- [Exercise goal] Print every entry exactly as written.

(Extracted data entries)
+++++

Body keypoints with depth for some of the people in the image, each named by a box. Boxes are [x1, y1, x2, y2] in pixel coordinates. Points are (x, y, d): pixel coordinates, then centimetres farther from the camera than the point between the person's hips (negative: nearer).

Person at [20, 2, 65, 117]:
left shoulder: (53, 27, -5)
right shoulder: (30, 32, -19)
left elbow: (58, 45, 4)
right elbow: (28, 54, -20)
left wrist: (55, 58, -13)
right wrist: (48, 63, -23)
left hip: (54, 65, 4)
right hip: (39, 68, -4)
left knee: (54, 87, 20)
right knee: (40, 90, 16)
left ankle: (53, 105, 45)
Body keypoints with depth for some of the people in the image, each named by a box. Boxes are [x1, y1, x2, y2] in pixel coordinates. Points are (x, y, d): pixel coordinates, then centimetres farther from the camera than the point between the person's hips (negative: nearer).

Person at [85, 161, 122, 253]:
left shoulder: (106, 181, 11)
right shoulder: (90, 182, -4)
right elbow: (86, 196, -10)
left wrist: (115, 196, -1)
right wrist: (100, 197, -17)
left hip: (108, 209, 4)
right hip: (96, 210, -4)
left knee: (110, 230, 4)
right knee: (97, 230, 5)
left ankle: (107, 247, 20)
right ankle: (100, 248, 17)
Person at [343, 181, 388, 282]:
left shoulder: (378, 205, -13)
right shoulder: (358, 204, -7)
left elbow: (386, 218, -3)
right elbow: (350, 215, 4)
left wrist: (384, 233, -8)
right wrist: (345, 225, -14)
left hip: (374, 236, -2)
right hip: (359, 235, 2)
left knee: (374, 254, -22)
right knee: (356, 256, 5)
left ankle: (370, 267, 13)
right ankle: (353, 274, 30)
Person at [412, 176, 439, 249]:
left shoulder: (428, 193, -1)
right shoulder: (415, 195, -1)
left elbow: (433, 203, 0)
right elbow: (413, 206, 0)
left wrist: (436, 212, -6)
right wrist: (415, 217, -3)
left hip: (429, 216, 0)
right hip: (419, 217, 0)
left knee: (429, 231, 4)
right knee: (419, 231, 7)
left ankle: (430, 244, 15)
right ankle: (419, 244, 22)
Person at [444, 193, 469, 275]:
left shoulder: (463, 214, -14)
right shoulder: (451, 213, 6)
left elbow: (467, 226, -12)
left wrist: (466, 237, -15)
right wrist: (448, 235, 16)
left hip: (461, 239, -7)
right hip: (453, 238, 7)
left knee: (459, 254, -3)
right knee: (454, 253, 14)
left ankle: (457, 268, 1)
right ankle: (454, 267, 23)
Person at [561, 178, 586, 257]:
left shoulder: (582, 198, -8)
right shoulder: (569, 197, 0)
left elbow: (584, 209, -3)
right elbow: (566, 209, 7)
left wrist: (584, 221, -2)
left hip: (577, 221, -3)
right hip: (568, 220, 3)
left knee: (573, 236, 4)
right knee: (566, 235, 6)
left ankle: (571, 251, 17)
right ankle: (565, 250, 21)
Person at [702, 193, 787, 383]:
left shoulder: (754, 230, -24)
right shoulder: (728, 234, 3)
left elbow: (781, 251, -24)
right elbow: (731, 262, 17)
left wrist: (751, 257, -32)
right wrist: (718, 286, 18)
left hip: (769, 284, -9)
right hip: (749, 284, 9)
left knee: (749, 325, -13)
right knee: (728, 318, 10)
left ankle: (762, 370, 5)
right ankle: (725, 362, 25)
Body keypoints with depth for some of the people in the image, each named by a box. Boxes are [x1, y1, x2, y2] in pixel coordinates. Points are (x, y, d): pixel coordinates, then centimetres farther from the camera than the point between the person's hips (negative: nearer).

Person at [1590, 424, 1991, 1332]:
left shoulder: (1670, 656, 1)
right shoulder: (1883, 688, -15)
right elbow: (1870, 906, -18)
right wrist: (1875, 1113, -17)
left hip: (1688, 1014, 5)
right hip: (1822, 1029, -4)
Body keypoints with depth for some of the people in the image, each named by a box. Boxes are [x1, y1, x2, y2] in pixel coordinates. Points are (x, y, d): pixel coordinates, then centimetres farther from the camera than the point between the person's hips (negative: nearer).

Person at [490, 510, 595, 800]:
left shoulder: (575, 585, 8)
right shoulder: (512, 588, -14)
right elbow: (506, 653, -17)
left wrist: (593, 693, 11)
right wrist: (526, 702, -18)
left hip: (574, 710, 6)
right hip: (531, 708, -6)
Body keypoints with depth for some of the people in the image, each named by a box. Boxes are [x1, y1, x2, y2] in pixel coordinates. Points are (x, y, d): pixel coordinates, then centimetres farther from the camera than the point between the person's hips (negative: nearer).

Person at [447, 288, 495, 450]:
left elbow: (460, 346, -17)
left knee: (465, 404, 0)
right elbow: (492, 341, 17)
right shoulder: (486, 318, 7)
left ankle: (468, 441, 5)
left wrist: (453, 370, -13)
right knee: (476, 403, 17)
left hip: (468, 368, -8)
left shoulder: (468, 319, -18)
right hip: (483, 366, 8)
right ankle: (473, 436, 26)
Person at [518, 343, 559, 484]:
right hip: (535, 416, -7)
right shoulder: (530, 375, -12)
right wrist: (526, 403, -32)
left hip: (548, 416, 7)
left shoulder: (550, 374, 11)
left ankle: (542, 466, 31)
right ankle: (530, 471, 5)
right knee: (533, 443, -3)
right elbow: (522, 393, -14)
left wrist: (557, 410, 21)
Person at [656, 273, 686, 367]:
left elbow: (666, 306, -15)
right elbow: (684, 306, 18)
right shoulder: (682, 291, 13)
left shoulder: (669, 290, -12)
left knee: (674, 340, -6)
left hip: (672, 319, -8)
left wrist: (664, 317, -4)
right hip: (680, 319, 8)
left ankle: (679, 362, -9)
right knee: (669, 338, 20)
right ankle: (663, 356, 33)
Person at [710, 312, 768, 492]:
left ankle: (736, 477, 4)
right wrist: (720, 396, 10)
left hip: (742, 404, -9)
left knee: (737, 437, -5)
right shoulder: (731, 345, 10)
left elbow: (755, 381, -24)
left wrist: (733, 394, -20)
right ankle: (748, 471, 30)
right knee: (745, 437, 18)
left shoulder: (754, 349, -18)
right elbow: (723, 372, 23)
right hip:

+++++

- [Response below]
Body keypoints with depth for some of the people in the image, each named by a box. Boxes are [x1, y1, x2, y2] in pixel coordinates. Points are (x, y, d): pixel coordinates, then centimetres farther from the camera than the point between the person's hips (negative: nearer).

Person at [20, 2, 65, 117]:
left shoulder: (53, 27, -5)
right shoulder: (30, 32, -19)
left elbow: (58, 45, 4)
right elbow: (28, 54, -20)
left wrist: (55, 58, -13)
right wrist: (48, 63, -23)
left hip: (54, 65, 4)
right hip: (39, 68, -4)
left knee: (54, 87, 20)
right knee: (40, 90, 16)
left ankle: (53, 105, 45)
Body keypoints with depth for some of the people in the image, each named by a box. Boxes are [x1, y1, x2, y2] in pixel coordinates. Points are (x, y, d): pixel coordinates, then centimetres farther from the camera than the point between the person's hips (negative: nearer).

Person at [85, 161, 122, 253]:
left shoulder: (106, 181, 11)
right shoulder: (90, 182, -4)
right elbow: (86, 196, -10)
left wrist: (115, 196, -1)
right wrist: (100, 197, -17)
left hip: (108, 209, 4)
right hip: (96, 210, -4)
left knee: (110, 230, 4)
right knee: (97, 230, 5)
left ankle: (107, 247, 20)
right ankle: (100, 248, 17)
Person at [343, 181, 388, 282]:
left shoulder: (378, 205, -13)
right shoulder: (358, 204, -7)
left elbow: (386, 218, -3)
right elbow: (350, 215, 4)
left wrist: (384, 233, -8)
right wrist: (345, 225, -14)
left hip: (374, 236, -2)
right hip: (359, 235, 2)
left knee: (374, 254, -22)
right knee: (356, 256, 5)
left ankle: (370, 267, 13)
right ankle: (353, 274, 30)
Person at [412, 176, 439, 249]:
left shoulder: (428, 193, -1)
right shoulder: (415, 195, -1)
left elbow: (433, 203, 0)
right elbow: (413, 206, 0)
left wrist: (436, 212, -6)
right wrist: (415, 217, -3)
left hip: (429, 216, 0)
right hip: (419, 217, 0)
left knee: (429, 231, 4)
right knee: (419, 231, 7)
left ankle: (430, 244, 15)
right ankle: (419, 244, 22)
Person at [444, 193, 469, 275]:
left shoulder: (463, 214, -14)
right shoulder: (451, 213, 6)
left elbow: (467, 226, -12)
left wrist: (466, 237, -15)
right wrist: (448, 235, 16)
left hip: (461, 239, -7)
right hip: (453, 238, 7)
left knee: (459, 254, -3)
right knee: (454, 253, 14)
left ankle: (457, 268, 1)
right ankle: (454, 267, 23)
Person at [561, 178, 586, 257]:
left shoulder: (582, 198, -8)
right shoulder: (569, 197, 0)
left elbow: (584, 209, -3)
right elbow: (566, 209, 7)
left wrist: (584, 221, -2)
left hip: (577, 221, -3)
right hip: (568, 220, 3)
left knee: (573, 236, 4)
right knee: (566, 235, 6)
left ankle: (571, 251, 17)
right ankle: (565, 250, 21)
Person at [702, 193, 787, 383]:
left shoulder: (754, 230, -24)
right shoulder: (728, 234, 3)
left elbow: (781, 251, -24)
right elbow: (731, 262, 17)
left wrist: (751, 257, -32)
right wrist: (718, 286, 18)
left hip: (769, 284, -9)
right hip: (749, 284, 9)
left knee: (749, 325, -13)
right knee: (728, 318, 10)
left ankle: (762, 370, 5)
right ankle: (725, 362, 25)
Body keypoints with depth for some of the people in the image, each named by a box. Boxes are [x1, y1, x2, y2] in pixel coordinates. Points are (x, y, d): pixel coordinates, then centimetres farther from the camera than the point between the person's hips (negative: nearer).

Person at [1590, 424, 1991, 1332]:
left shoulder: (1670, 656, 1)
right shoulder: (1883, 688, -15)
right elbow: (1870, 906, -18)
right wrist: (1875, 1113, -17)
left hip: (1688, 1014, 5)
right hip: (1822, 1029, -4)
Body keypoints with depth for some of the people in the image, each named by a box. Boxes are [x1, y1, x2, y2] in pixel coordinates. Points are (x, y, d): pixel coordinates, then centimetres farther from the camera than the point between the person's hips (negative: nearer).

Person at [490, 510, 595, 800]:
left shoulder: (575, 585, 8)
right shoulder: (512, 588, -14)
right elbow: (506, 653, -17)
left wrist: (593, 693, 11)
right wrist: (526, 702, -18)
left hip: (574, 710, 6)
right hip: (531, 708, -6)
Body keypoints with depth for some of the people in the image, each named by a box. Boxes are [x1, y1, x2, y2] in pixel coordinates. Points are (x, y, d): pixel coordinates, then centimetres farther from the camera than the point between the person's hips (negative: nearer).

Person at [447, 288, 495, 450]:
left elbow: (460, 346, -17)
left knee: (465, 404, 0)
right elbow: (492, 341, 17)
right shoulder: (486, 318, 7)
left ankle: (468, 441, 5)
left wrist: (453, 370, -13)
right knee: (476, 403, 17)
left hip: (468, 368, -8)
left shoulder: (468, 319, -18)
right hip: (483, 366, 8)
right ankle: (473, 436, 26)
Person at [518, 343, 559, 484]:
right hip: (535, 416, -7)
right shoulder: (530, 375, -12)
right wrist: (526, 403, -32)
left hip: (548, 416, 7)
left shoulder: (550, 374, 11)
left ankle: (542, 466, 31)
right ankle: (530, 471, 5)
right knee: (533, 443, -3)
right elbow: (522, 393, -14)
left wrist: (557, 410, 21)
Person at [656, 273, 686, 367]:
left elbow: (666, 306, -15)
right elbow: (684, 306, 18)
right shoulder: (682, 291, 13)
left shoulder: (669, 290, -12)
left knee: (674, 340, -6)
left hip: (672, 319, -8)
left wrist: (664, 317, -4)
right hip: (680, 319, 8)
left ankle: (679, 362, -9)
right knee: (669, 338, 20)
right ankle: (663, 356, 33)
Person at [710, 312, 768, 492]:
left ankle: (736, 477, 4)
right wrist: (720, 396, 10)
left hip: (742, 404, -9)
left knee: (737, 437, -5)
right shoulder: (731, 345, 10)
left elbow: (755, 381, -24)
left wrist: (733, 394, -20)
right ankle: (748, 471, 30)
right knee: (745, 437, 18)
left shoulder: (754, 349, -18)
right elbow: (723, 372, 23)
right hip:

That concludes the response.